Canadian Natural Resources (CNRL) continues to reinforce its position as one of Canada’s most disciplined and resilient oil and gas operators, combining steady production growth with long-life asset optimization.
For FY 2026, CNRL plans an operating capital budget of approximately C$6.3 billion, targeting average production of 1.59–1.65 MMboe/d. At the midpoint, this represents roughly 3% year-over-year growth, or about 50,000 boe/d, building on strong momentum from 2024 and 2025.
CNRL’s production mix remains balanced, with approximately 49% light crude, NGLs, and synthetic crude, 25% heavy oil, and 26% natural gas. This diversification provides operational flexibility across commodity price cycles while preserving exposure to long-duration assets.
What 2025 Drilling Tells Us About 2026
A review of CNRL’s 2025 wells drilled provides valuable context for where capital and activity are likely to remain concentrated.

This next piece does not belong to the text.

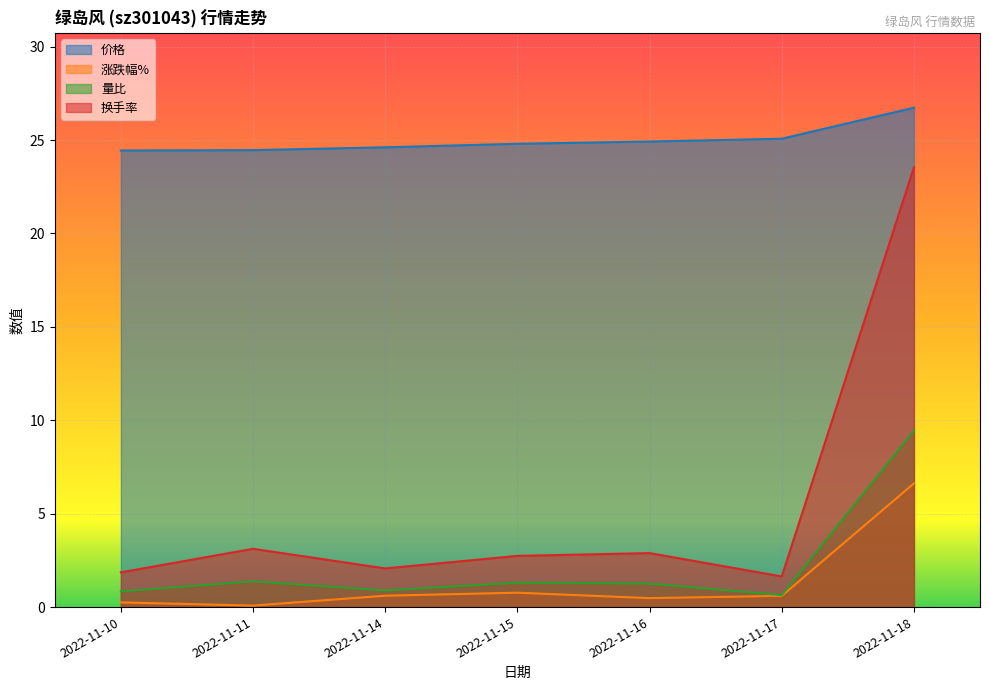

How many data points does each series have?

7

In total, 420 wells were drilled in 2025. When grouped by development type, heavy oil dominated activity, accounting for 292 wells, while 128 wells targeted light oil and natural gas.
Heavy oil drilling was highly concentrated in core development areas, including Bonnyville, Lloydminster, Wainwright, and Fort McMurray, underscoring CNRL’s focus on repeatable, pad-based drilling in mature, low-decline assets. Activity in these areas was supported by a small group of high-utilization rigs, led by AKITA 28, Precision 183, Precision 300, Precision 153, and Horizon 19.
Light oil and gas drilling, by contrast, was more distributed across contractors and rigs. The most active rigs in this category included AKITA 31, Savanna 651, and multiple Ensign rigs, reflecting shorter-cycle development programs and a broader geographic footprint.
Long-Term Optionality Remains Intact
Beyond near-term drilling, CNRL is preserving future growth flexibility. The company has allocated C$175 million to front-end engineering and design (FEED) work for longer-dated projects such as Jackfish Brownfield, Pike 2, and a potential Jackpine mine expansion. In parallel, C$125 million has been earmarked for carbon capture initiatives, reinforcing emissions management as a core component of long-term project economics.
Bottom Line
CNRL’s 2026 outlook reflects a clear strategy: disciplined capital allocation, incremental growth, and continued emphasis on heavy oil and oil sands optimization. The 2025 drilling data confirms where activity is concentrated today—and offers a strong signal of where service demand, rig utilization, and infrastructure investment are likely to remain focused heading into 2026.